Il étudie le piano avec Zvart Sarkissian puis au Conservatoire de Paris avec Pierre Sancan. Lauréat du Concours Long-Thibaud en 1975 et du Concours Reine Élisabeth de Belgique en 1978, il se produit rapidement dans le monde entier. En 1983, son premier disque consacré à Prokofiev obtient le Grand Prix de l'Académie Charles-Cros. Maîtrisant un vaste répertoire de concertos, il interprète avec bonheur Beethoven, dont il a enregistré l'intégrale des sonates pour piano. Mais il est aussi très attaché aux œuvres de Bach, Mozart, Chopin, Schumann et Ravel.
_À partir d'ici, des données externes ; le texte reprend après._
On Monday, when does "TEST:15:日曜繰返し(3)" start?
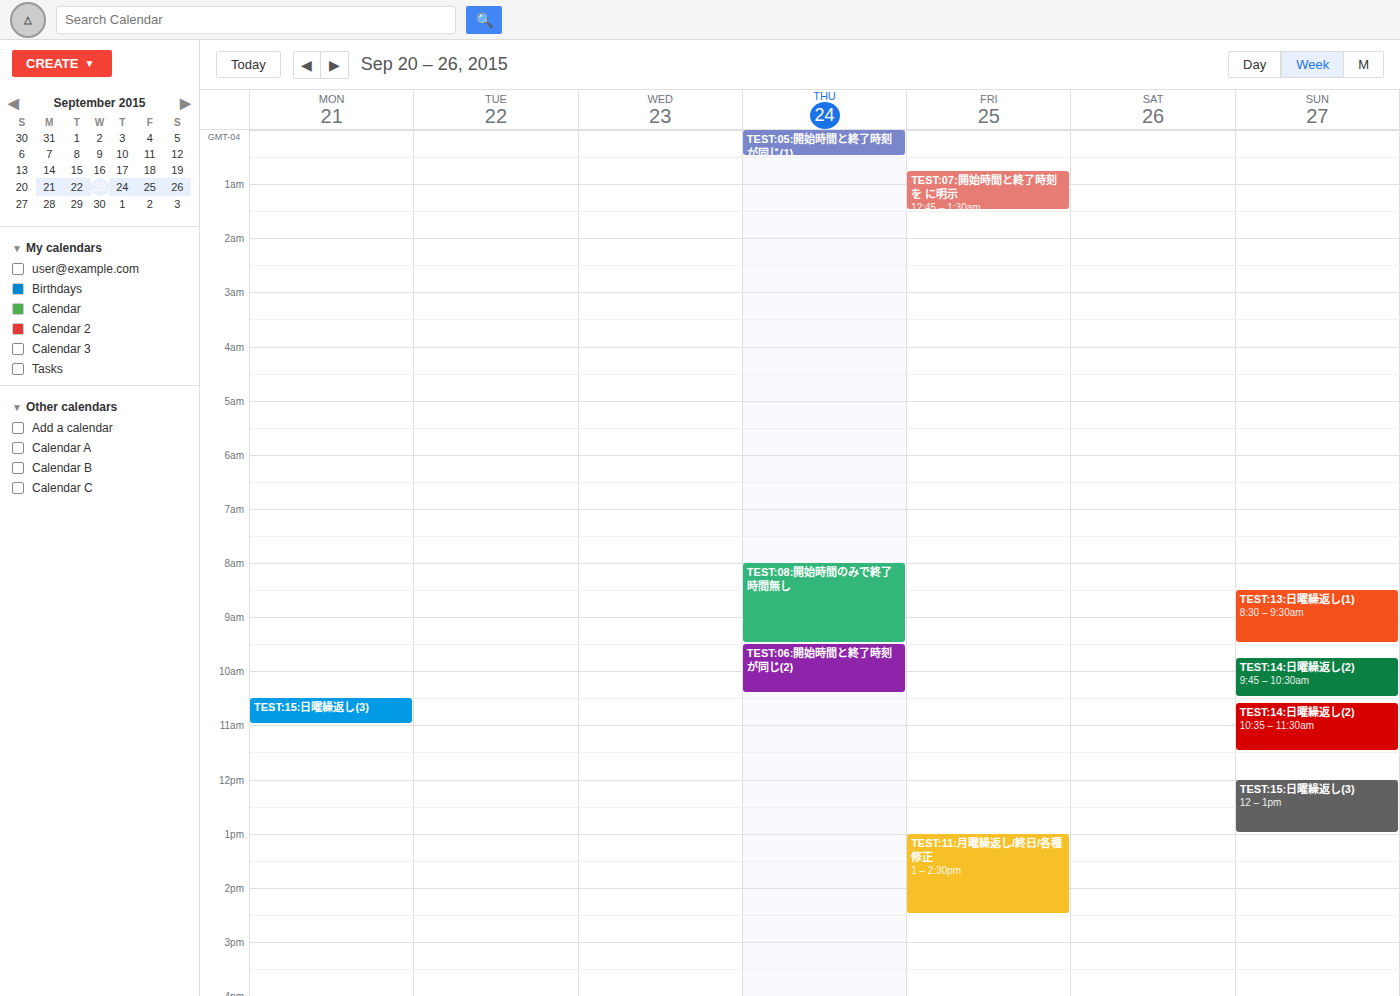
10:30 AM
électroacoustique (musique)

Locution utilisée en France pour désigner une technique musicale, et même un genre apparus dans les années 50 : il s'agit de la musique pour bande magnétique réalisée en studio par le compositeur, et utilisant indifféremment des sons d'origine « concrète » (enregistrés par micros) et des sons « électroniques » (issus d'appareils tels que : générateurs électroniques, synthétiseurs, ordinateurs, etc.) qui sont manipulés, assemblés, organisés, pour aboutir à des œuvres destinées à être diffusées par haut-parleurs.

Une œuvre de musique électroacoustique n'a donc d'existence matérielle que sur le support de la bande magnétique, comme le film sur sa pellicule. La partition ne joue donc ici, en général, qu'un rôle secondaire pour la préparation de l'œuvre, sa réalisation en studio ou sa diffusion en concert. Ce n'est pas le cas des musiques électroacoustiques en direct, appelées aussi « live electronic music ».
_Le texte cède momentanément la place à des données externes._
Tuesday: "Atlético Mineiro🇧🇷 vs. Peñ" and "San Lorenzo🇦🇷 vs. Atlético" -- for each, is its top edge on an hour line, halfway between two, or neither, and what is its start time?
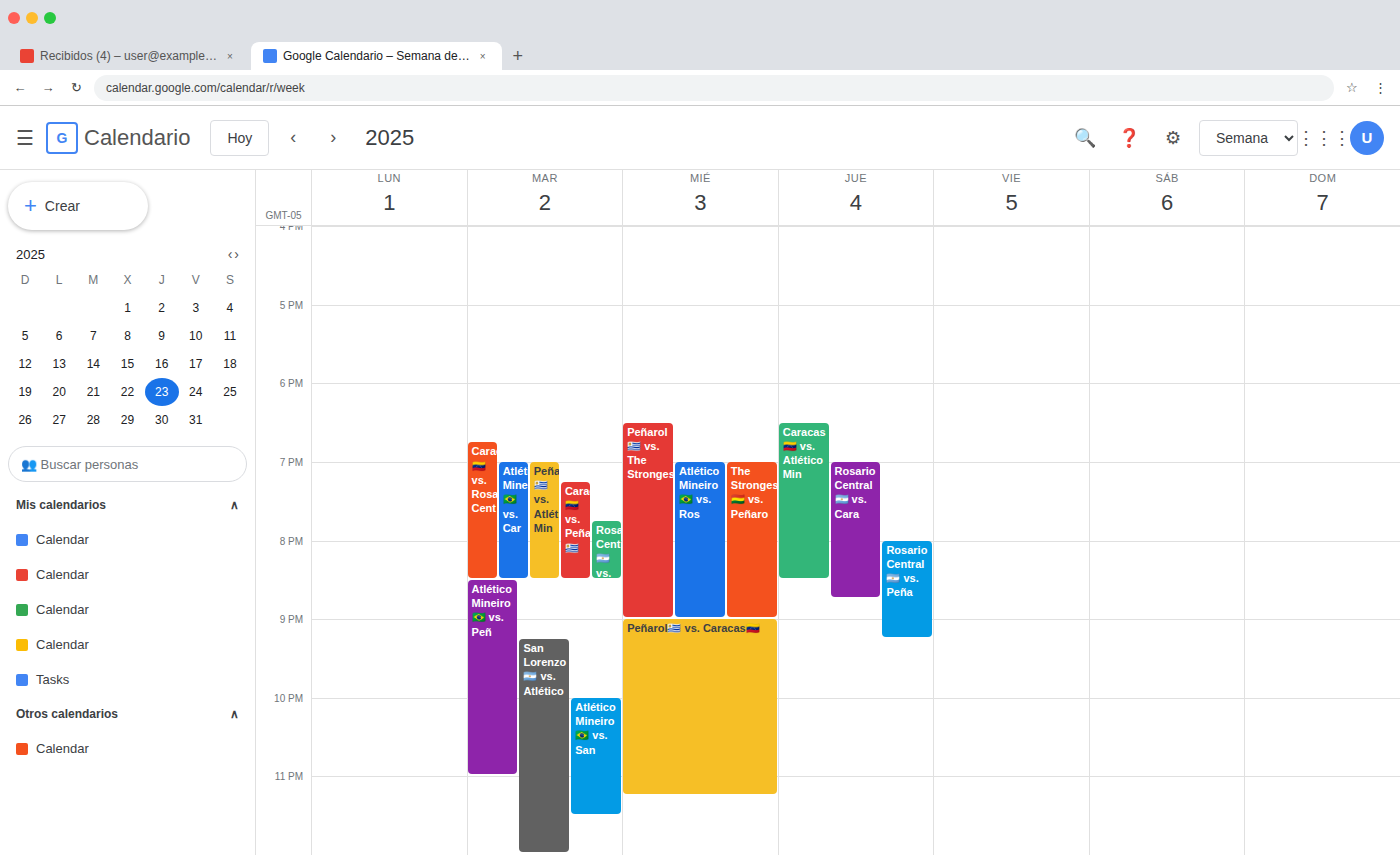
"Atlético Mineiro🇧🇷 vs. Peñ": 8:30 PM, halfway between the 8 PM and 9 PM lines. "San Lorenzo🇦🇷 vs. Atlético": 9:15 PM, neither: a quarter of the way from the 9 PM line to the 10 PM line.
   On considère généralement que la musique électroacoustique date de 1956, année où fut réalisé par Karlheinz Stockhausen le Chant des adolescents (Gesang der Jünglinge), qui passe pour être la première œuvre à avoir utilisé en même temps des « sons concrets » (ici la voix d'un petit garçon) et des sons électroniques. Auparavant, la musique électroacoustique existait surtout sous la forme de deux courants distincts et même plus ou moins rivaux : la musique concrète française fondée et défendue par Pierre Schaeffer, et la musique électronique allemande n'utilisant que des sons issus de « générateurs » (ancêtres encore rudimentaires des actuels synthétiseurs). La même année 1956, une musique de ballet de Pierre Henry, Haut-Voltage, associait également sons électroniques et concrets. Dans la fin des années 50, la distinction des musiques concrètes et électroniques cessa d'être aussi tranchée qu'elle l'était et les compositeurs utilisèrent de plus en plus fréquemment les deux types de sources. Ce qui ne veut pas dire qu'on n'a plus créé ensuite d'œuvres purement « concrètes » (comme les monuments récents de Pierre Henry : Futuristie, Dieu) ou purement « électroniques » ­ ce qui est le cas de la production courante de nombreux studios, surtout depuis l'apparition du synthétiseur. Mais on a cessé de faire de l'emploi de l'un ou l'autre de ces deux types de sources une pierre de touche, un critère esthétique. Et si les traditions propres de la musique concrète et de la musique électronique (la première plutôt empirique et sensible, la seconde plutôt systématique et abstraite) continuent à exister dans la musique électroacoustique actuelle, c'est mêlées et distinctes à la fois.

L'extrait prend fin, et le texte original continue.